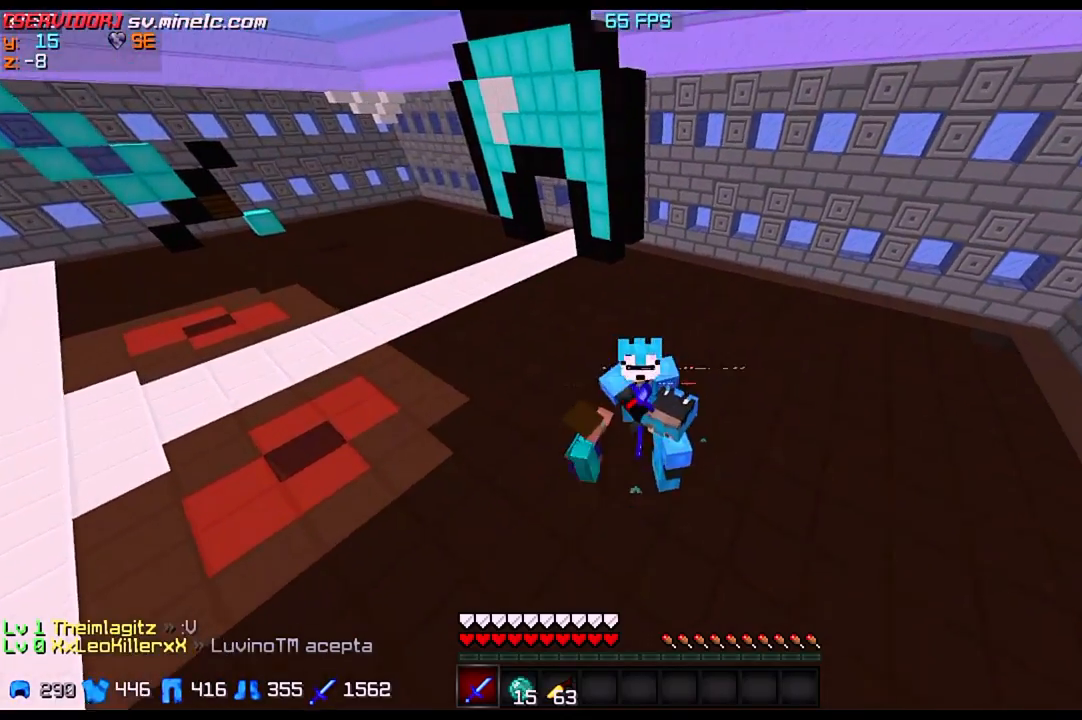
{"keys": ["s"], "events": []}
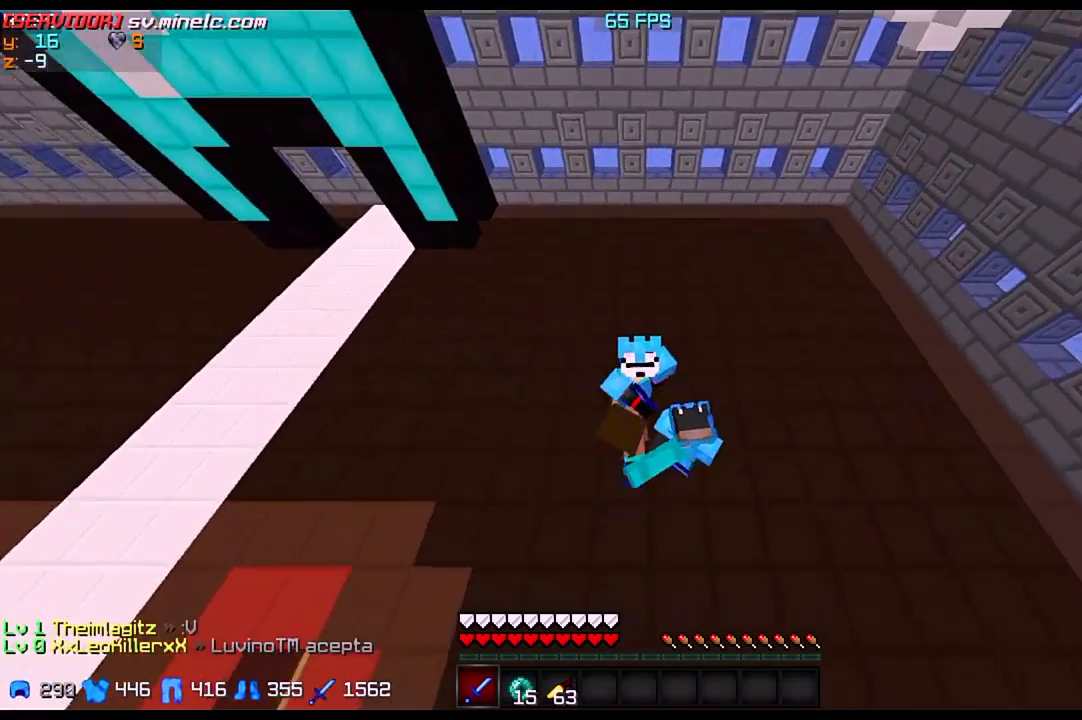
{"keys": ["w"], "events": [[234, "s", "up"], [367, "w", "down"]]}
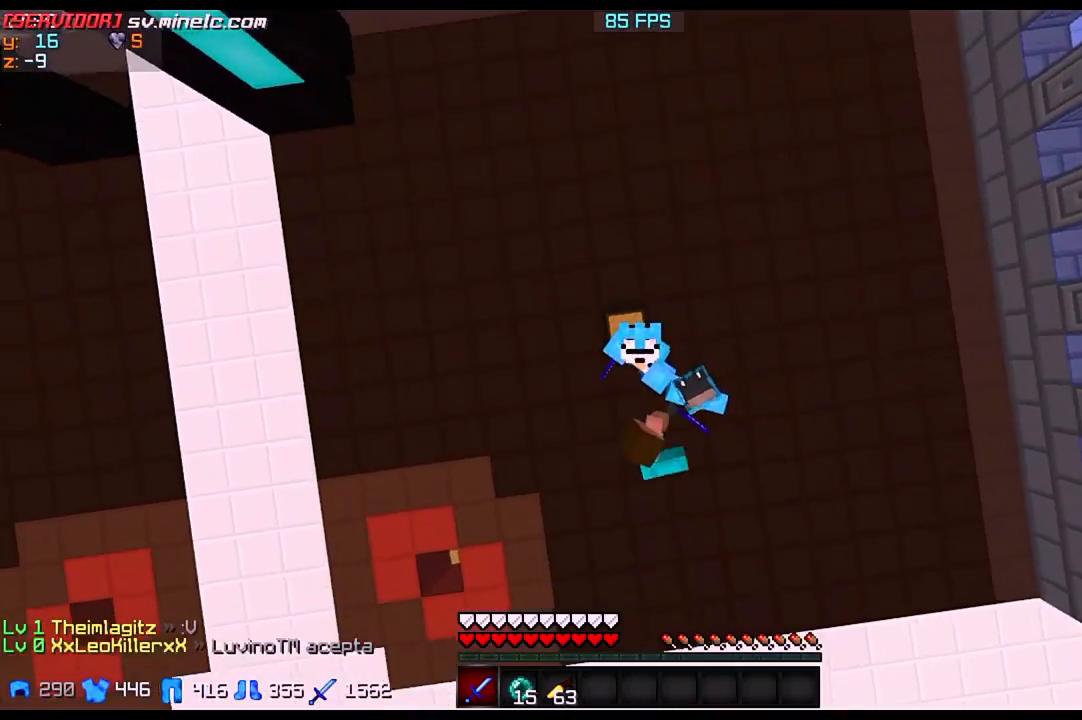
{"keys": ["w"], "events": []}
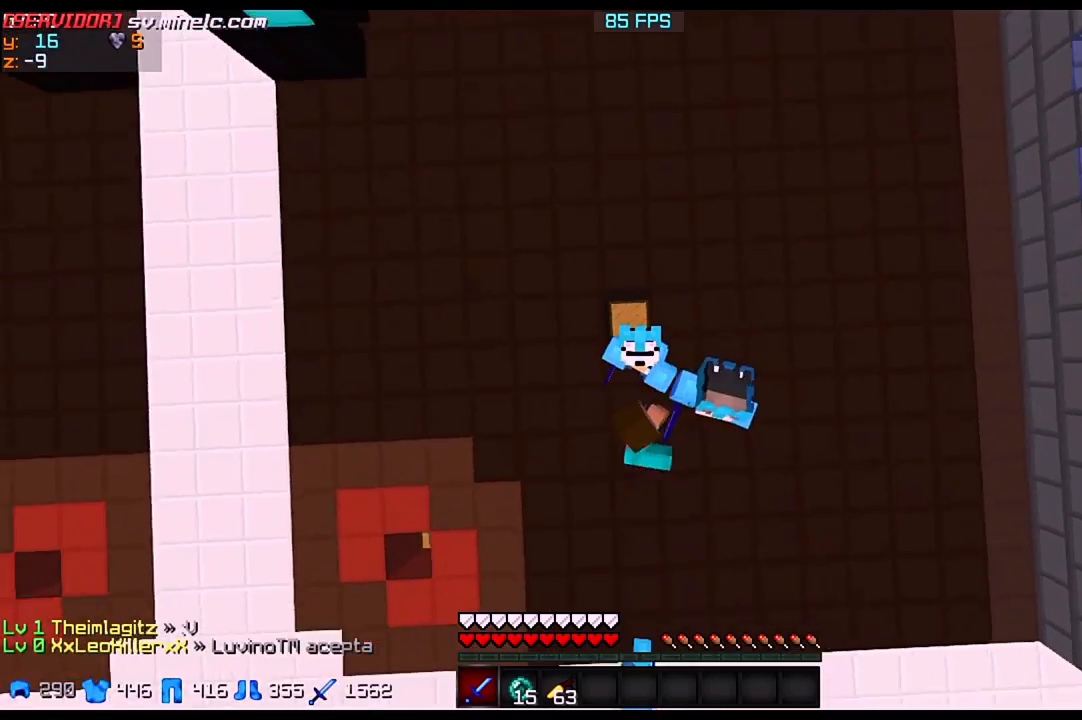
{"keys": ["s"], "events": [[167, "w", "up"], [200, "s", "down"]]}
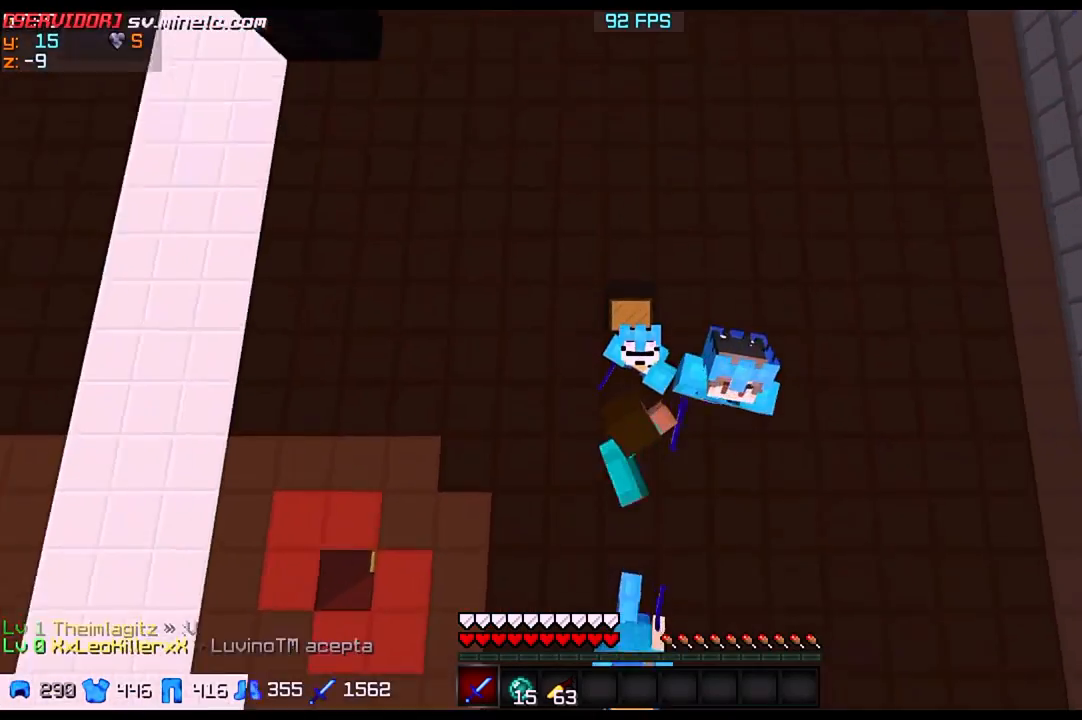
{"keys": ["s"], "events": []}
==========
# TO DO
Using the word "down" as the filter, copy each matching line from the material.

# OUTPUT FOR THIS TASK
{"keys": ["w"], "events": [[234, "s", "up"], [367, "w", "down"]]}
{"keys": ["s"], "events": [[167, "w", "up"], [200, "s", "down"]]}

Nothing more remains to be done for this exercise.